= Beginning of Section =
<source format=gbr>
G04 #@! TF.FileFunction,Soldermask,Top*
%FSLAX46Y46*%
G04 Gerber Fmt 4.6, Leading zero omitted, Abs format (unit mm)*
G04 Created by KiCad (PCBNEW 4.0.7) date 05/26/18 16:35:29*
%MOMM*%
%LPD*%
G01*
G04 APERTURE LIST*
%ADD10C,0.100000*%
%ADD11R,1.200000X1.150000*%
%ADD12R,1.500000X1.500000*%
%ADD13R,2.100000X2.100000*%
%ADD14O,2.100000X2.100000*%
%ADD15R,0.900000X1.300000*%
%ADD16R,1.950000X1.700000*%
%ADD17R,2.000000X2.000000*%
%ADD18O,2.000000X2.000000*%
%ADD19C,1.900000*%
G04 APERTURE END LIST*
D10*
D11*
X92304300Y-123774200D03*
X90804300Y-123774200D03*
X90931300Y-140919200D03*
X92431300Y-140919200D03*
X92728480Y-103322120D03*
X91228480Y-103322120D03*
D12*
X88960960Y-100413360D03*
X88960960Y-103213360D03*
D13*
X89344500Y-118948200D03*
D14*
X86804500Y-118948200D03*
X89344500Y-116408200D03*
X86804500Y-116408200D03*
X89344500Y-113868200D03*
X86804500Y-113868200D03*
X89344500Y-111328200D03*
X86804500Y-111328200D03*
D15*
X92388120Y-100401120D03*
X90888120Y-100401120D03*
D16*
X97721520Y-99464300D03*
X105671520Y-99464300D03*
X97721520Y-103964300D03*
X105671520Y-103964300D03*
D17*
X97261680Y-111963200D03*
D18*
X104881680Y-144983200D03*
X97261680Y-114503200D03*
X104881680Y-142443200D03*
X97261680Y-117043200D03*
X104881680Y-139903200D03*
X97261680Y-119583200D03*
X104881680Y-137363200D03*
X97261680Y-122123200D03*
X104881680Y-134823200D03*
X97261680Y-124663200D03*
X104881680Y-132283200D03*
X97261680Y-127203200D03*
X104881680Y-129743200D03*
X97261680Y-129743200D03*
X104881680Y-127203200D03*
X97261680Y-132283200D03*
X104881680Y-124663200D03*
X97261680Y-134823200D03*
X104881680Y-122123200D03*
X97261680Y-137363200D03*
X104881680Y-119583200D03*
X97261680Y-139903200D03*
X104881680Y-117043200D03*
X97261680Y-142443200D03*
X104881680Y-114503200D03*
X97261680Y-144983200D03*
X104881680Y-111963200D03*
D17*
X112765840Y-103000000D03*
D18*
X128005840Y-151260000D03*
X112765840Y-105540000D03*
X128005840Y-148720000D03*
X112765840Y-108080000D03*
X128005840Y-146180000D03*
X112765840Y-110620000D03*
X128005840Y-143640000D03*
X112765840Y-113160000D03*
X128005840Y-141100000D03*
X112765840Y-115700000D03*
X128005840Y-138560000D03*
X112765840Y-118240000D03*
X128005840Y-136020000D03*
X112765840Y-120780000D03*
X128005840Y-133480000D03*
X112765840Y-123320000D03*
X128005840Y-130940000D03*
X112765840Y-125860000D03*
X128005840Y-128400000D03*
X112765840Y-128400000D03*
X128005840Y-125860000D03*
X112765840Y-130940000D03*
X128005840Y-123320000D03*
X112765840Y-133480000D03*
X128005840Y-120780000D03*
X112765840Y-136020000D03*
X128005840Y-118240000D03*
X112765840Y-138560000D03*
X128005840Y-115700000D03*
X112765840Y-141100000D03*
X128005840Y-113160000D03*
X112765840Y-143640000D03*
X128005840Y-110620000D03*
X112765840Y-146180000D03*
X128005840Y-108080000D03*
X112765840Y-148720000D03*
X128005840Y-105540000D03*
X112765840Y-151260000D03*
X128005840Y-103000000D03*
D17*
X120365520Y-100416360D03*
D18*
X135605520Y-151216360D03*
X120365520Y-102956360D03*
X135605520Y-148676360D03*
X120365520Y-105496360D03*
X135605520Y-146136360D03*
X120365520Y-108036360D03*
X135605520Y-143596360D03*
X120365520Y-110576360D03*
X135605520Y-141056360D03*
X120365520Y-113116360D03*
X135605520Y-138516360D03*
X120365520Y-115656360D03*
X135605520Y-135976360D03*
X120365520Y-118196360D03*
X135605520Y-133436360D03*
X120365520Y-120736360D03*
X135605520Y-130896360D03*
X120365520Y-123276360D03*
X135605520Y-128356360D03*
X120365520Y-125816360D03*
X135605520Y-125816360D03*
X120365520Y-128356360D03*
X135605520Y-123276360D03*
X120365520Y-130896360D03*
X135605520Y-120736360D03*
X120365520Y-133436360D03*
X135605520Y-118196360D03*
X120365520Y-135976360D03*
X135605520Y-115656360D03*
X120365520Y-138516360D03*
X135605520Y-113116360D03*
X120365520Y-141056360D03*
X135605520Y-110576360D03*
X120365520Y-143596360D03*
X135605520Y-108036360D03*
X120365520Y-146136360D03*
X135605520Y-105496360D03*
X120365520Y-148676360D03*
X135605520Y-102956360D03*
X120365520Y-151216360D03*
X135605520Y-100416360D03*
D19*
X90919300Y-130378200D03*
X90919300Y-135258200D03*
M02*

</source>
= End of Section =
= Beginning of Section =
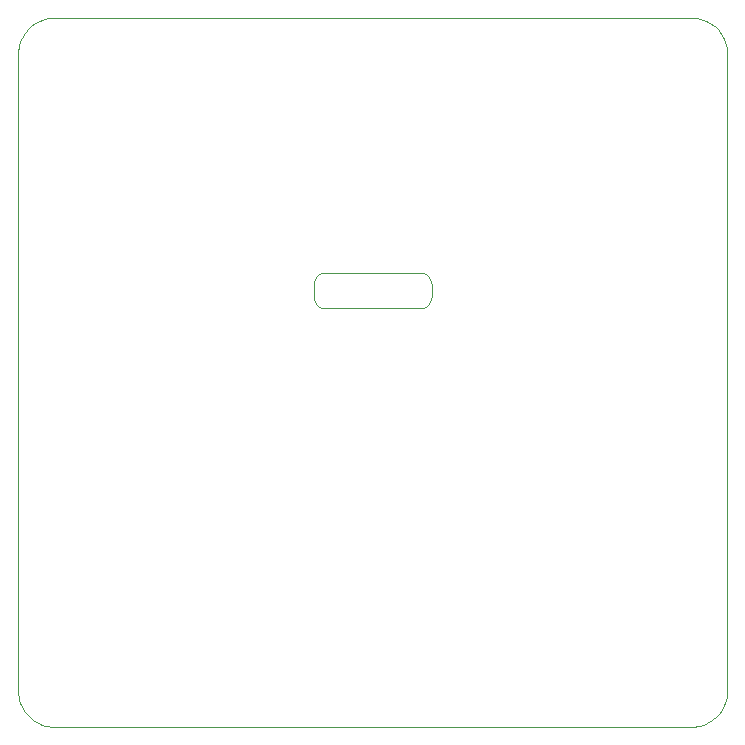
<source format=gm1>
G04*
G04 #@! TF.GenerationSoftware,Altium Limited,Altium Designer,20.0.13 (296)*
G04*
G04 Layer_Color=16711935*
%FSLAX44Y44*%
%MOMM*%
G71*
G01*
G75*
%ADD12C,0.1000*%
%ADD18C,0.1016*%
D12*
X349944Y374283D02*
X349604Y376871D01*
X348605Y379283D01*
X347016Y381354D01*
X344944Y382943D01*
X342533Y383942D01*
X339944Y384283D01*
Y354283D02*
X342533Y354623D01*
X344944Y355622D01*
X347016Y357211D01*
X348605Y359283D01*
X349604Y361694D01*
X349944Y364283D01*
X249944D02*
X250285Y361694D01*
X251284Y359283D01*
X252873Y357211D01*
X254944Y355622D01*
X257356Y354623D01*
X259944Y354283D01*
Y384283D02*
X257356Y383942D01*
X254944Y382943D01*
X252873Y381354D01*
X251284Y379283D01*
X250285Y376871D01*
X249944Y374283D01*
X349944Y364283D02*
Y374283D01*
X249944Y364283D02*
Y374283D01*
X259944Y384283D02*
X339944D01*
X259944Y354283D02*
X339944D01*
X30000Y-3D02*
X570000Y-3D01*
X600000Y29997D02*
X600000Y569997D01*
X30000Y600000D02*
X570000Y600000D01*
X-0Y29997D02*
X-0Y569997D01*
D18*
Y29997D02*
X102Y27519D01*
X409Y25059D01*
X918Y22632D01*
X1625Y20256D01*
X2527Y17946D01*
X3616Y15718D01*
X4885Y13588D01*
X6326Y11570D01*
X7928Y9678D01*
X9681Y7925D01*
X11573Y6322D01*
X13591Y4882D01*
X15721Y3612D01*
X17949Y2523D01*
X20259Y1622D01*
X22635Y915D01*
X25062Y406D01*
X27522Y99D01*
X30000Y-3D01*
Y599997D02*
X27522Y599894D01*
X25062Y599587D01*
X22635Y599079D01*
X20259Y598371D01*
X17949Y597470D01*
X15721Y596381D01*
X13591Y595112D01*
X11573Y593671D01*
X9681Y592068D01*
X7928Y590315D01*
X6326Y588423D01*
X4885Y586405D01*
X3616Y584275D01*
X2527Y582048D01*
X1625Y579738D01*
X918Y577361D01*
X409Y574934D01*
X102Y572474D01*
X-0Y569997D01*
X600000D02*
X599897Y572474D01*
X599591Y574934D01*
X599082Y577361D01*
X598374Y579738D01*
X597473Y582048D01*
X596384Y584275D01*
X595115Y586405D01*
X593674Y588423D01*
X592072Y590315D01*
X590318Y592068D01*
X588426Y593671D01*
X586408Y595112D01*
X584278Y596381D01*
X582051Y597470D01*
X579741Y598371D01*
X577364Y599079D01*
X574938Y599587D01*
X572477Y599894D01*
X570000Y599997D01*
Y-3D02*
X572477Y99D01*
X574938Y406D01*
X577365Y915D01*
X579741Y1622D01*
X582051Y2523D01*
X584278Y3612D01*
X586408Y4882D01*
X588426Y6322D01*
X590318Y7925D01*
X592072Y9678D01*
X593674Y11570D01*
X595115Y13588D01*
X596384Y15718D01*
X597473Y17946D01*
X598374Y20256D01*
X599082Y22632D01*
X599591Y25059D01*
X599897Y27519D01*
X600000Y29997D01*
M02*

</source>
= End of Section =
**What is required**: What you return should be exactly the lines above, starting at the one with "<source format=gbr>" and ending at the one with "X89344500Y-111328200D03*", and nothing else.

**Output of the task**:
<source format=gbr>
G04 #@! TF.FileFunction,Soldermask,Top*
%FSLAX46Y46*%
G04 Gerber Fmt 4.6, Leading zero omitted, Abs format (unit mm)*
G04 Created by KiCad (PCBNEW 4.0.7) date 05/26/18 16:35:29*
%MOMM*%
%LPD*%
G01*
G04 APERTURE LIST*
%ADD10C,0.100000*%
%ADD11R,1.200000X1.150000*%
%ADD12R,1.500000X1.500000*%
%ADD13R,2.100000X2.100000*%
%ADD14O,2.100000X2.100000*%
%ADD15R,0.900000X1.300000*%
%ADD16R,1.950000X1.700000*%
%ADD17R,2.000000X2.000000*%
%ADD18O,2.000000X2.000000*%
%ADD19C,1.900000*%
G04 APERTURE END LIST*
D10*
D11*
X92304300Y-123774200D03*
X90804300Y-123774200D03*
X90931300Y-140919200D03*
X92431300Y-140919200D03*
X92728480Y-103322120D03*
X91228480Y-103322120D03*
D12*
X88960960Y-100413360D03*
X88960960Y-103213360D03*
D13*
X89344500Y-118948200D03*
D14*
X86804500Y-118948200D03*
X89344500Y-116408200D03*
X86804500Y-116408200D03*
X89344500Y-113868200D03*
X86804500Y-113868200D03*
X89344500Y-111328200D03*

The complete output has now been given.